Authors:
Shaojun Xu、Xusheng Luo、Yutong Huang、Letian Leng、Ruixuan Liu、Changliu Liu
Paper:
https://arxiv.org/abs/2408.08188
Introduction
Long-horizon planning in multi-robot systems is fraught with challenges such as uncertainty accumulation, computational complexity, delayed rewards, and incomplete information. This paper proposes a novel approach to exploit task hierarchy from human instructions to facilitate multi-robot planning. By leveraging Large Language Models (LLMs), the authors introduce a two-step method to translate multi-sentence instructions into a structured language, Hierarchical Linear Temporal Logic (LTL), which serves as a formal representation for planning.
Related Work
Language-Conditioned Robotic Planning
There are two primary methods for generating actions from instructions:
1. Deep-Learning Techniques: These translate instructions into low-level actions, such as joint states. Examples include Open-X Embodiment and Octo.
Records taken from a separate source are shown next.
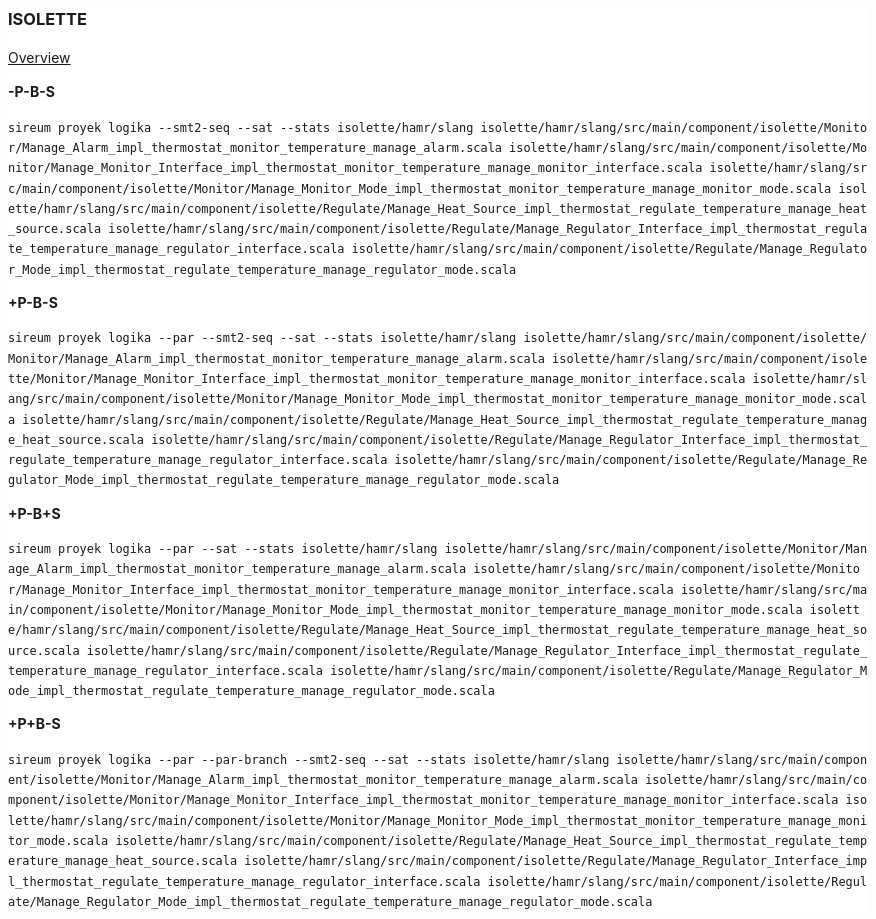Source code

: ### ISOLETTE
[Overview](isolette/readme.md)


**-P-B-S**
```
sireum proyek logika --smt2-seq --sat --stats isolette/hamr/slang isolette/hamr/slang/src/main/component/isolette/Monitor/Manage_Alarm_impl_thermostat_monitor_temperature_manage_alarm.scala isolette/hamr/slang/src/main/component/isolette/Monitor/Manage_Monitor_Interface_impl_thermostat_monitor_temperature_manage_monitor_interface.scala isolette/hamr/slang/src/main/component/isolette/Monitor/Manage_Monitor_Mode_impl_thermostat_monitor_temperature_manage_monitor_mode.scala isolette/hamr/slang/src/main/component/isolette/Regulate/Manage_Heat_Source_impl_thermostat_regulate_temperature_manage_heat_source.scala isolette/hamr/slang/src/main/component/isolette/Regulate/Manage_Regulator_Interface_impl_thermostat_regulate_temperature_manage_regulator_interface.scala isolette/hamr/slang/src/main/component/isolette/Regulate/Manage_Regulator_Mode_impl_thermostat_regulate_temperature_manage_regulator_mode.scala
```

**+P-B-S**
```
sireum proyek logika --par --smt2-seq --sat --stats isolette/hamr/slang isolette/hamr/slang/src/main/component/isolette/Monitor/Manage_Alarm_impl_thermostat_monitor_temperature_manage_alarm.scala isolette/hamr/slang/src/main/component/isolette/Monitor/Manage_Monitor_Interface_impl_thermostat_monitor_temperature_manage_monitor_interface.scala isolette/hamr/slang/src/main/component/isolette/Monitor/Manage_Monitor_Mode_impl_thermostat_monitor_temperature_manage_monitor_mode.scala isolette/hamr/slang/src/main/component/isolette/Regulate/Manage_Heat_Source_impl_thermostat_regulate_temperature_manage_heat_source.scala isolette/hamr/slang/src/main/component/isolette/Regulate/Manage_Regulator_Interface_impl_thermostat_regulate_temperature_manage_regulator_interface.scala isolette/hamr/slang/src/main/component/isolette/Regulate/Manage_Regulator_Mode_impl_thermostat_regulate_temperature_manage_regulator_mode.scala
```

**+P-B+S**
```
sireum proyek logika --par --sat --stats isolette/hamr/slang isolette/hamr/slang/src/main/component/isolette/Monitor/Manage_Alarm_impl_thermostat_monitor_temperature_manage_alarm.scala isolette/hamr/slang/src/main/component/isolette/Monitor/Manage_Monitor_Interface_impl_thermostat_monitor_temperature_manage_monitor_interface.scala isolette/hamr/slang/src/main/component/isolette/Monitor/Manage_Monitor_Mode_impl_thermostat_monitor_temperature_manage_monitor_mode.scala isolette/hamr/slang/src/main/component/isolette/Regulate/Manage_Heat_Source_impl_thermostat_regulate_temperature_manage_heat_source.scala isolette/hamr/slang/src/main/component/isolette/Regulate/Manage_Regulator_Interface_impl_thermostat_regulate_temperature_manage_regulator_interface.scala isolette/hamr/slang/src/main/component/isolette/Regulate/Manage_Regulator_Mode_impl_thermostat_regulate_temperature_manage_regulator_mode.scala
```

**+P+B-S**
```
sireum proyek logika --par --par-branch --smt2-seq --sat --stats isolette/hamr/slang isolette/hamr/slang/src/main/component/isolette/Monitor/Manage_Alarm_impl_thermostat_monitor_temperature_manage_alarm.scala isolette/hamr/slang/src/main/component/isolette/Monitor/Manage_Monitor_Interface_impl_thermostat_monitor_temperature_manage_monitor_interface.scala isolette/hamr/slang/src/main/component/isolette/Monitor/Manage_Monitor_Mode_impl_thermostat_monitor_temperature_manage_monitor_mode.scala isolette/hamr/slang/src/main/component/isolette/Regulate/Manage_Heat_Source_impl_thermostat_regulate_temperature_manage_heat_source.scala isolette/hamr/slang/src/main/component/isolette/Regulate/Manage_Regulator_Interface_impl_thermostat_regulate_temperature_manage_regulator_interface.scala isolette/hamr/slang/src/main/component/isolette/Regulate/Manage_Regulator_Mode_impl_thermostat_regulate_temperature_manage_regulator_mode.scala
```
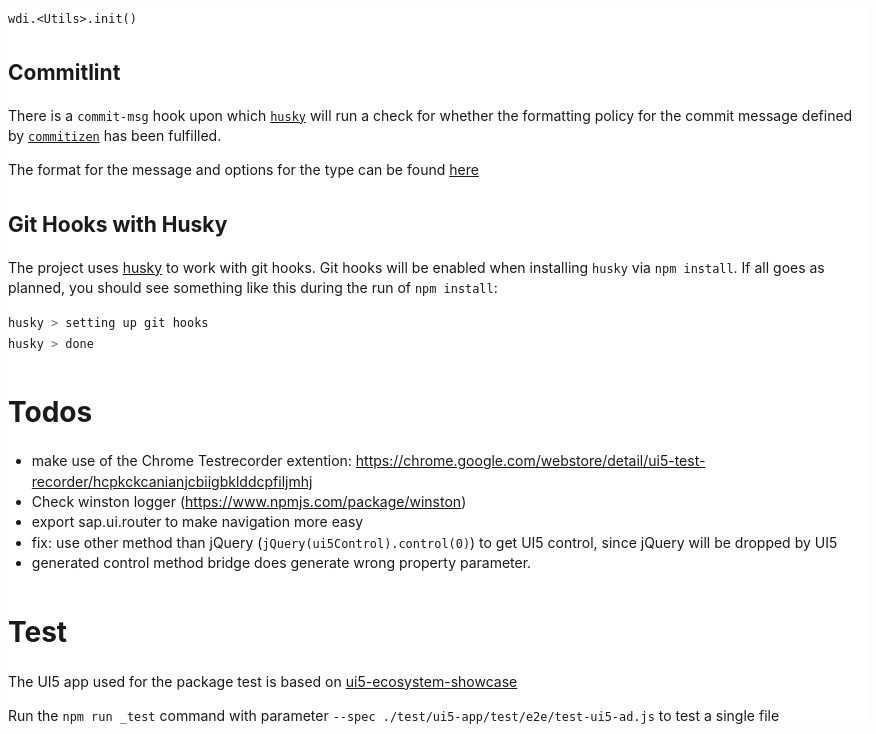`wdi.<Utils>.init()`

## Commitlint

There is a `commit-msg` hook upon which [`husky`](#Husky) will run a check
for whether the formatting policy for the commit message defined by
[`commitizen`](#Commitizen) has been fulfilled.

The format for the message and options for the type can be found
[here](https://github.com/streamich/git-cz#commit-message-format)

## Git Hooks with Husky

The project uses [husky](https://github.com/typicode/husky) to
work with git hooks. Git hooks will be enabled when installing `husky`
via `npm install`. If all goes as planned, you should see something like this
during the run of `npm install`:

```sh
husky > setting up git hooks
husky > done
```

# Todos

- make use of the Chrome Testrecorder extention: https://chrome.google.com/webstore/detail/ui5-test-recorder/hcpkckcanianjcbiigbklddcpfiljmhj
- Check winston logger (https://www.npmjs.com/package/winston)
- export sap.ui.router to make navigation more easy
- fix: use other method than jQuery (`jQuery(ui5Control).control(0)`) to get UI5 control, since jQuery will be dropped by UI5
- generated control method bridge does generate wrong property parameter.

# Test

The UI5 app used for the package test is based on [ui5-ecosystem-showcase](https://github.com/petermuessig/ui5-ecosystem-showcase)

Run the `npm run _test` command with parameter `--spec ./test/ui5-app/test/e2e/test-ui5-ad.js` to test a single file
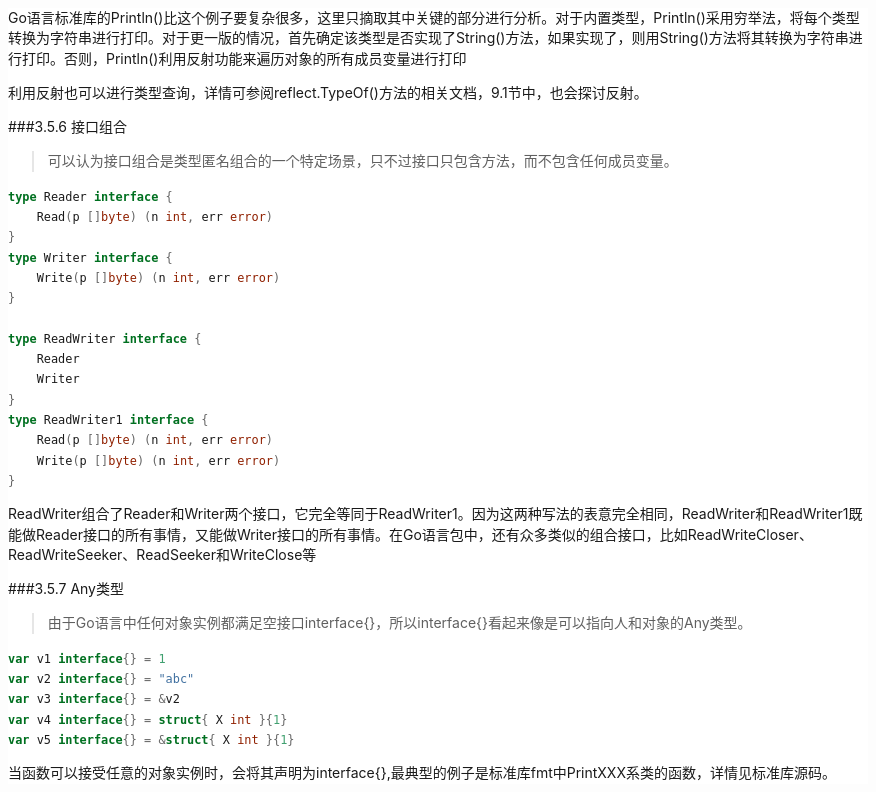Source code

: Go语言标准库的Println()比这个例子要复杂很多，这里只摘取其中关键的部分进行分析。对于内置类型，Println()采用穷举法，将每个类型转换为字符串进行打印。对于更一版的情况，首先确定该类型是否实现了String()方法，如果实现了，则用String()方法将其转换为字符串进行打印。否则，Println()利用反射功能来遍历对象的所有成员变量进行打印

利用反射也可以进行类型查询，详情可参阅reflect.TypeOf()方法的相关文档，9.1节中，也会探讨反射。

###3.5.6 接口组合
>可以认为接口组合是类型匿名组合的一个特定场景，只不过接口只包含方法，而不包含任何成员变量。

```go
type Reader interface {
	Read(p []byte) (n int, err error)
}
type Writer interface {
	Write(p []byte) (n int, err error)
}

type ReadWriter interface {
	Reader
	Writer
}
type ReadWriter1 interface {
	Read(p []byte) (n int, err error)
	Write(p []byte) (n int, err error)
}
```
ReadWriter组合了Reader和Writer两个接口，它完全等同于ReadWriter1。因为这两种写法的表意完全相同，ReadWriter和ReadWriter1既能做Reader接口的所有事情，又能做Writer接口的所有事情。在Go语言包中，还有众多类似的组合接口，比如ReadWriteCloser、ReadWriteSeeker、ReadSeeker和WriteClose等

###3.5.7 Any类型
>由于Go语言中任何对象实例都满足空接口interface{}，所以interface{}看起来像是可以指向人和对象的Any类型。

```go
var v1 interface{} = 1
var v2 interface{} = "abc"
var v3 interface{} = &v2
var v4 interface{} = struct{ X int }{1}
var v5 interface{} = &struct{ X int }{1}
```
当函数可以接受任意的对象实例时，会将其声明为interface{},最典型的例子是标准库fmt中PrintXXX系类的函数，详情见标准库源码。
2. Intermediate Representation: Instructions are first translated into an intermediate representation, then off-the-shelf solvers generate actions. This approach reduces the need for extensive data.
Natural Language to Temporal Logic
Temporal logics are effective for goals involving temporal constraints and providing performance assurances. Initial adaptations used grammar-based methods, but recent efforts leverage LLMs for such reasoning tasks. However, these models focus on the translation process and do not tackle the challenges of language grounding in robotics.
LLMs to Multi-Robots
Recent trends adapt LLMs for multi-robot systems. Examples include SMART-LLM, which synthesizes code for task decomposition and allocation, and Roco, which uses a dialogue-based approach for task coordination. However, these works primarily focus on finding feasible solutions rather than optimizing cost and time.
Preliminary
Linear Temporal Logic (LTL)
LTL is composed of atomic propositions and operators like conjunction (∧), negation (¬), next (⃝), and until (U). The paper focuses on syntactically co-safe LTL (sc-LTL), which is suitable for reasoning about robot tasks with finite durations.
Hierarchical LTL
Hierarchical LTL includes multiple levels, where each specification at a higher level is constructed from specifications at a lower level. This hierarchical structure aligns well with human instructions.
Example: Dishwasher Loading Problem
The hierarchical LTL for loading a dishwasher is:
– L1: ϕ1_1 = ♢(ϕ1_2 ∧ ♢ϕ2_2)
– L2: ϕ1_2 = ♢πl_plates ∧ ♢πl_mugs ∧ ♢πl_utensils
– L2: ϕ2_2 = ♢(πu_saucers ∧ ♢πu_cups)
Natural Language to Hierarchical LTL
The authors propose a two-stage method for translating natural language into hierarchical LTL using an intermediary structure known as the Hierarchical Task Tree (HTT).
Conversion from Human Instructions to Hierarchical Task Tree
- HTT without Temporal Relations: LLMs decompose the overarching task into a structured hierarchy.
- Add Temporal Relations: LLMs determine the temporal relations between sibling tasks within the HTT.
Generation of Task-wise Flat LTL Specifications
Once the HTT representation is obtained, a single flat LTL specification is generated for each node using a breadth-first search algorithm.
Experimental Results
The performance of the proposed method is evaluated in both simulated and real-world environments.
Mobile Manipulation Tasks in AI2-THOR
Tasks from the ALFRED dataset are used to create derivative tasks, which are categorized based on the number of base tasks. The results show that the proposed method achieves higher success rates and lower costs compared to SMART-LLM.
Real-World Rearrangement Experiments Involving Human Participants
A tabletop experiment with a robotic arm placing fruits and vegetables onto colored plates is conducted. The results demonstrate the adaptability of the method to various verbal styles and its effectiveness compared to existing methods.
Multi-Robot Handover Tasks
The execution of pick-and-place tasks involving multiple objects by four fixed robot arms is examined. The results indicate that the proposed method effectively manages multi-stage handover tasks.
Conclusions and Limitations
The proposed method transforms unstructured language into a structured formal representation with a hierarchical structure. The simulation and real-world experiment outcomes demonstrate that the framework offers an intuitive and user-friendly approach for deploying robots in daily situations.
Limitations
- Open Loop Operation: The framework operates as an open loop without feedback. Integrating a syntax checker and a semantic checker is essential for transitioning to a closed-loop system.
- Static HTT Representation: Once created, the HTT representation remains unchanged. To handle tasks with more base tasks, it is necessary to restructure the HTT to restrict the number of child tasks a single parent task has.